Задания:
• A. Перепишите из отрывка слово в слово фрагмент от слов «Но предателям хорошо» до слов «или боснийскими мусульманами.».
• B. По словам отрывка, почему при завоевании немцами Югославии дороги оказались запружены людьми? Объясните в одном–трёх предложениях.
• C. Назовите все национальности, которые в отрывке перечислены в предложении, начинающемся словами «Есть и».

Избранный отрывок:
######
Если казаки действительно боролись с коммунизмом, то почему вели боевые действия против западных союзников, тоже борцов, как утверждается, с коммунизмом? Почему издевались над гражданским населением Италии? Почему эти «философы» зверствовали в капиталистической Сербии? Если бы эта пьянь действительно боролась с коммунизмом, всего этого не было бы!

Но даже не это главное. Почему еще в XIX веке, когда коммунизмом и не пахло, сербы не смогли ужиться с донскими казаками? Почему русских рекрутов тошнило от казаков, обирающих выловленные в Березине трупы?

Казаки, перейдя на сторону Гитлера и сражаясь с русскими и сербскими партизанами, боролись не с коммунизмом. Казаки — «внешники», и пуще «внутренников» ненавидели неугодников. От того и зверства, потому и страстное, вплоть до самоубийств, нежелание вернуться в Россию, где не участвовавшие в казнях могли отделаться всего лишь сроками в сибирских лагерях — но зато остаться там, где другим «дышится особенно легко».

Но предателям хорошо там, где таким, как граф Игнатьев и сербы-неугодники, плохо.

Именно противоположностью психики казаков и сербов и определялись симметричные события разных столетий: сербам, которые в 41-м партизанили против Гитлера на брянщине, было в XIX веке душно жить на Дону, среди будущих предателей; а пьянствующие казаки были чудовищно жестоки в Сербии.

Югославия страна многонациональная и многоконфессиональная. Есть и немцы, и хорваты, и македонцы, и десятки других национальностей. Но казаки зверствовали именно над православными сербами-единоверцами, а не над, скажем, хорватами-католиками или боснийскими мусульманами.

Но хорваты — классические «внешники», психологические братья власовцев. Как пишет в своем дневнике Гальдер, главная трудность при завоевании немцами Югославии состояла в том, чтобы пробиться сквозь толпы сдающихся хорватов и македонцев (гитлеровцы разбросали с самолетов листовки, в которых сообщалось, солдатам какой части в какой город идти сдаваться, вот почему дороги и оказались запружены идущими сдаваться в плен). «Хорваты» — это самоназвание, в переводе — «бандиты». И опять возникает аллюзия с донскими казаками и чеченцами!

У всякой стаи непременно есть три врага-жертвы:

— более слабый конкурент (в случае хорватов — «внешники» типа цыган; хорваты перед более сильными немцами самозабвенно пресмыкались до 43-го, а с 44-го ослабевших немцев, естественно, стали бить);

— противостая (в случае хорватов — «внутренники»);

неугодники.

Хорватам в 41-м были ненавистны три народа:

— цыгане;

— евреи;

— сербы.

Цыгане в Югославии отличились в день нападения Германии на Югославию. Рано утром на Белград налетела первая волна немецких бомбардировщиков — и в столице воцарился хаос пожаров, многие оказались под завалами. Когда через несколько часов налетела новая волна, то в Белград ворвалось множество повозок, управляемых хлещущими коней цыганами. Но не откапывать раненых они ворвались — а грабить магазины. Югославские цыгане — типичные «внешники», хорватам конкуренты.
######
(Сохранённые записи данных)
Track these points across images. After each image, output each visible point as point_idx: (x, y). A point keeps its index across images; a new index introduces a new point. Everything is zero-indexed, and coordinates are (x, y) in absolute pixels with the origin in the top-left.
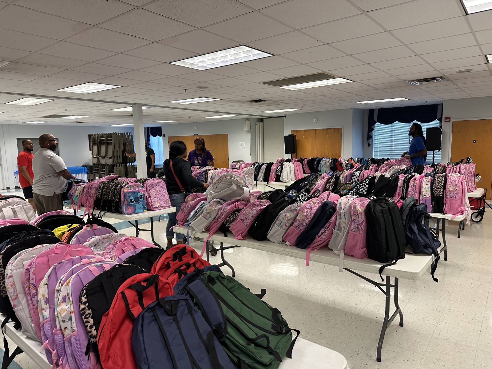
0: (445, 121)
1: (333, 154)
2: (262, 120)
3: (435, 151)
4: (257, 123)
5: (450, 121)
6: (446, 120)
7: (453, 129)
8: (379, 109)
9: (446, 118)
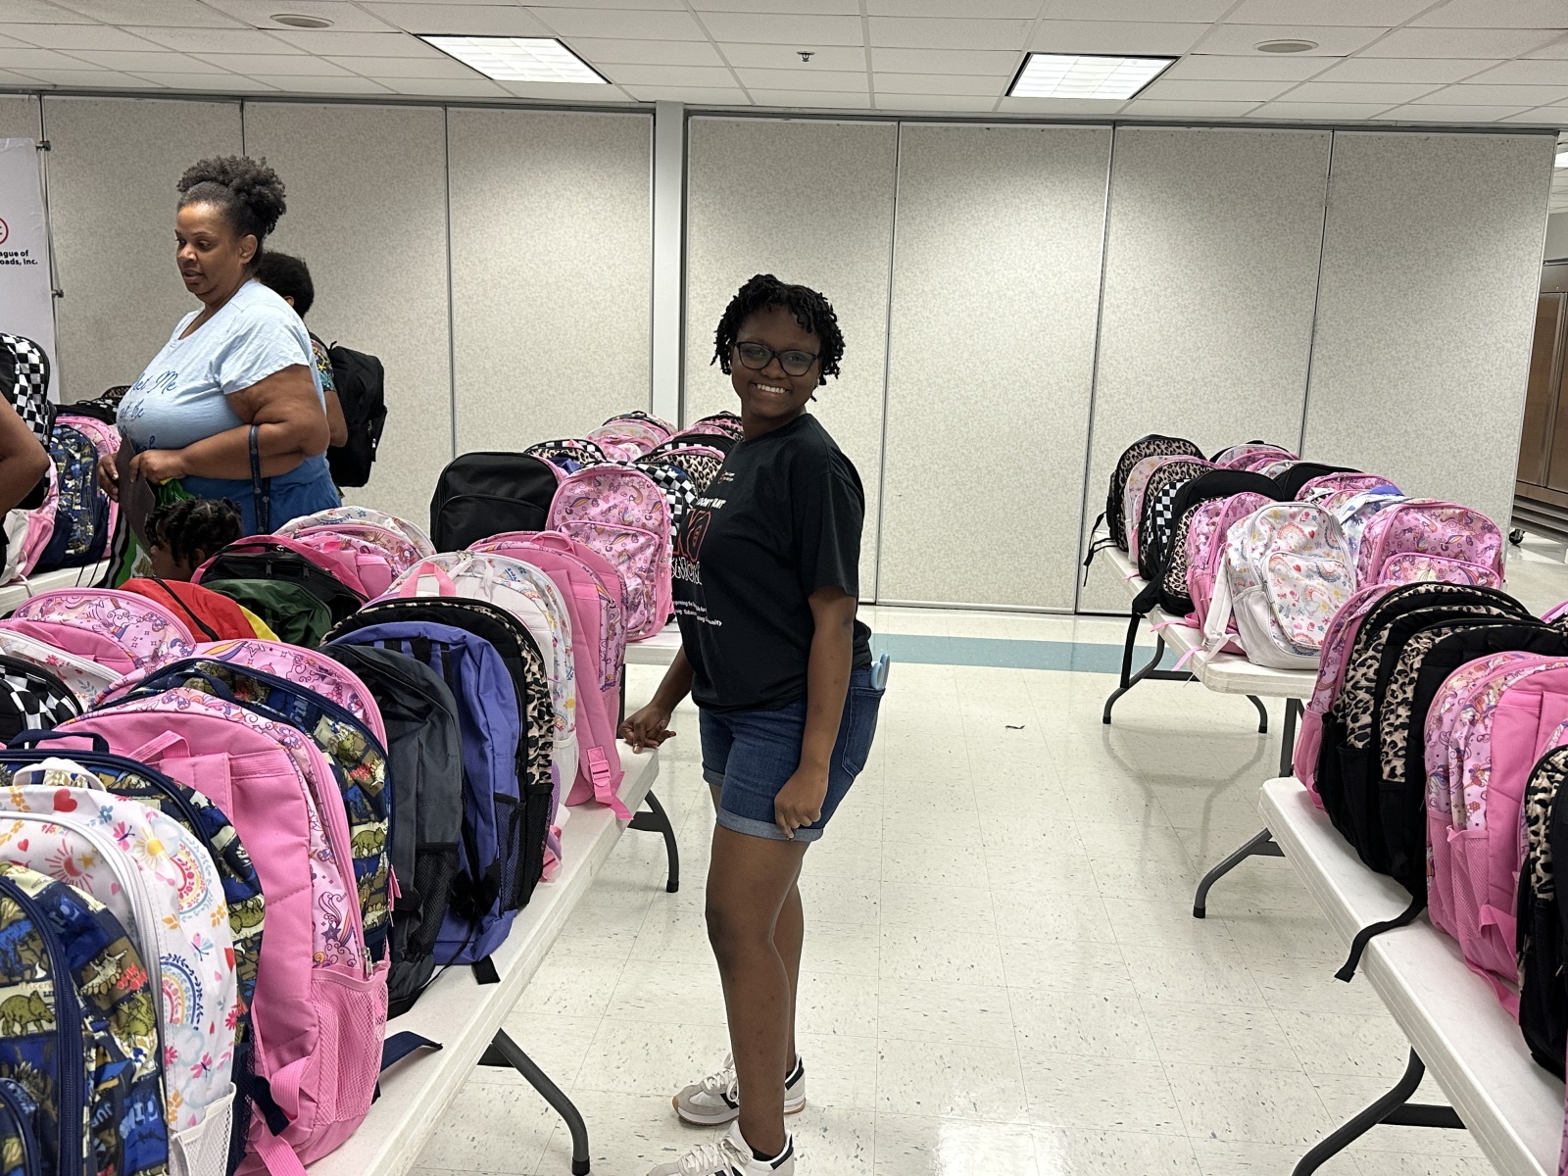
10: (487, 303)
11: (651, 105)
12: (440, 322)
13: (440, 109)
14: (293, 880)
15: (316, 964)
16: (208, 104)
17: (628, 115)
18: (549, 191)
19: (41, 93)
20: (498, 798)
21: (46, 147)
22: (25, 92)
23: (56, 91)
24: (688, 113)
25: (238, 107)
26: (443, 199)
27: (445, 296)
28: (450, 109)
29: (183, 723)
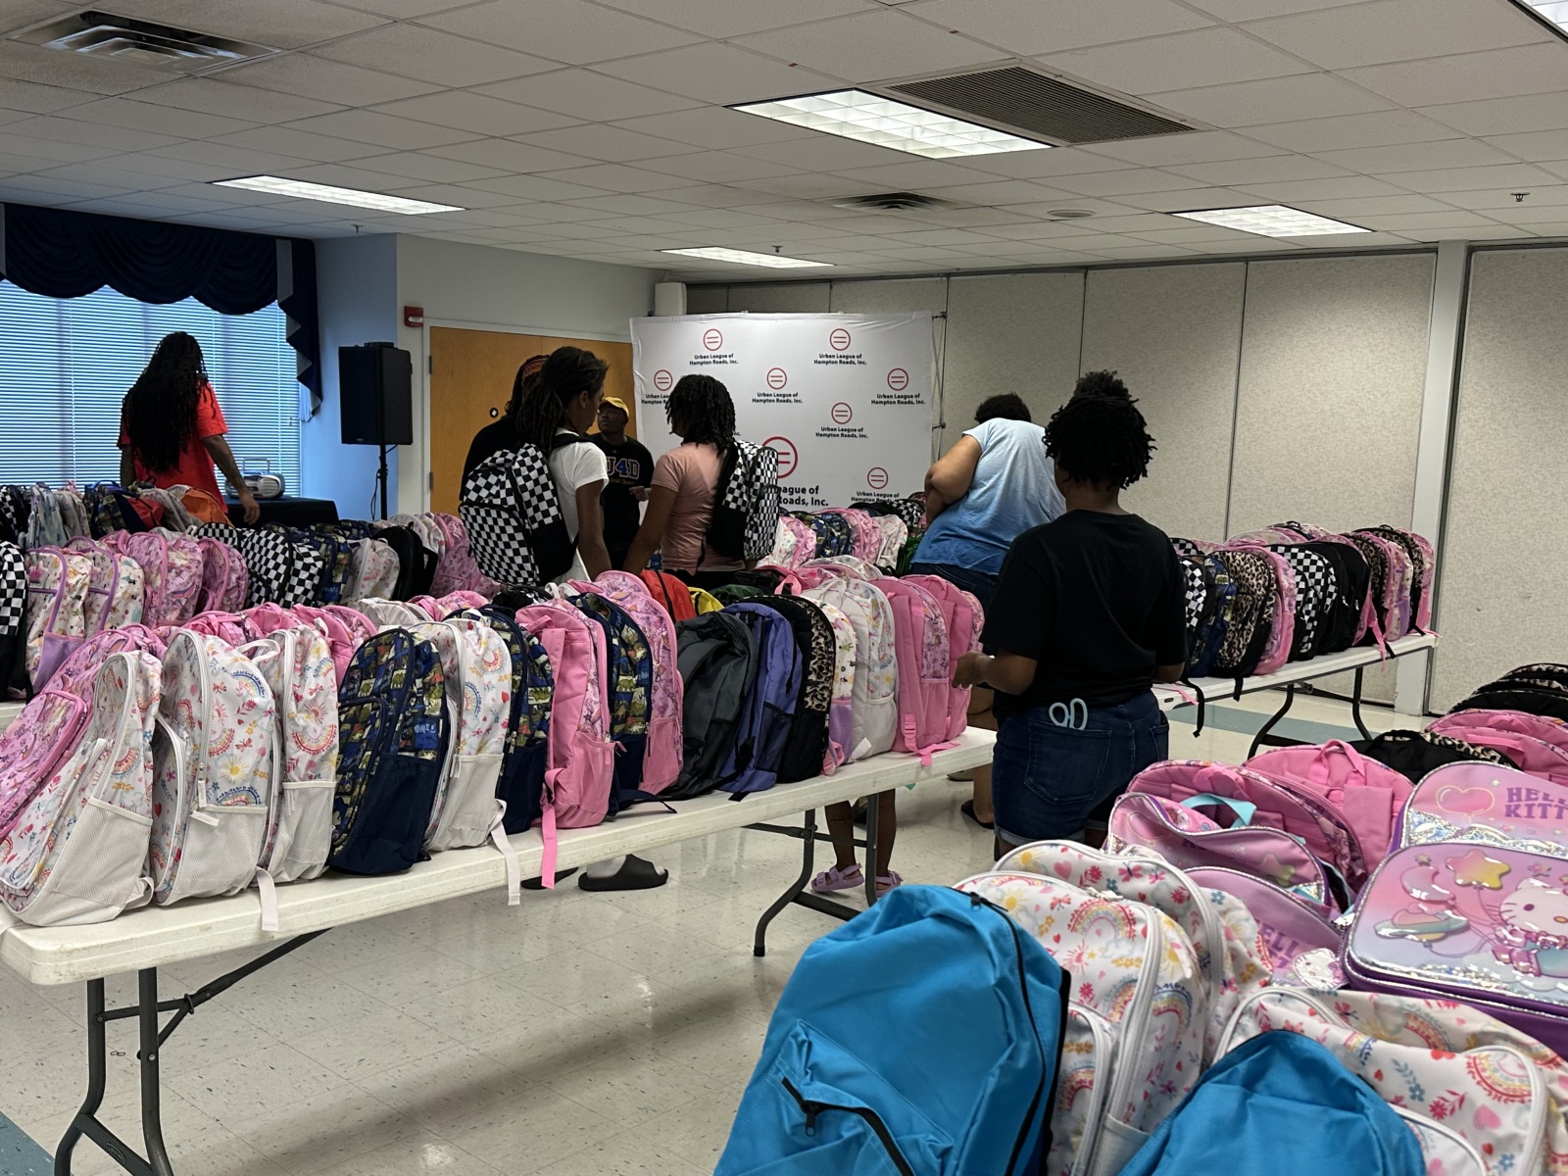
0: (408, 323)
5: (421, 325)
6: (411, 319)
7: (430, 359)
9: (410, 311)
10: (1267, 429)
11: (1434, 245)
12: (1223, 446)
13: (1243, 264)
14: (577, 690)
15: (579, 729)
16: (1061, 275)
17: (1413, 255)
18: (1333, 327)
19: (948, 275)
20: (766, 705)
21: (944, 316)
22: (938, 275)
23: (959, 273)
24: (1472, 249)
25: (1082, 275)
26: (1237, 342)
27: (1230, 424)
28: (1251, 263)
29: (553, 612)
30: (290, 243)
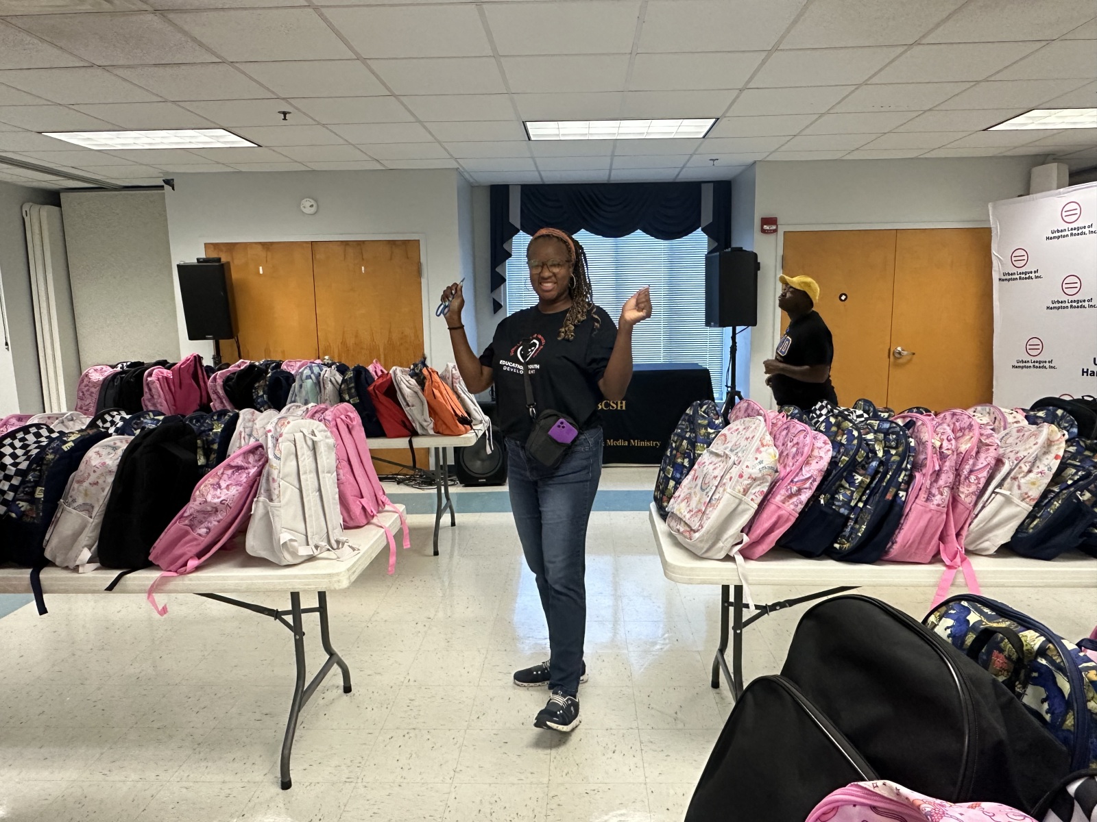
######
Ответы:
• A.
Но предателям хорошо там, где таким, как граф Игнатьев и сербы-неугодники, плохо.

Именно противоположностью психики казаков и сербов и определялись симметричные события разных столетий: сербам, которые в 41-м партизанили против Гитлера на брянщине, было в XIX веке душно жить на Дону, среди будущих предателей; а пьянствующие казаки были чудовищно жестоки в Сербии.

Югославия страна многонациональная и многоконфессиональная. Есть и немцы, и хорваты, и македонцы, и десятки других национальностей. Но казаки зверствовали именно над православными сербами-единоверцами, а не над, скажем, хорватами-католиками или боснийскими мусульманами.

• B. Гитлеровцы разбросали с самолётов листовки, в которых сообщалось, солдатам какой части в какой город идти сдаваться. Поэтому дороги и оказались запружены идущими сдаваться в плен.

• C. Немцы, хорваты, македонцы.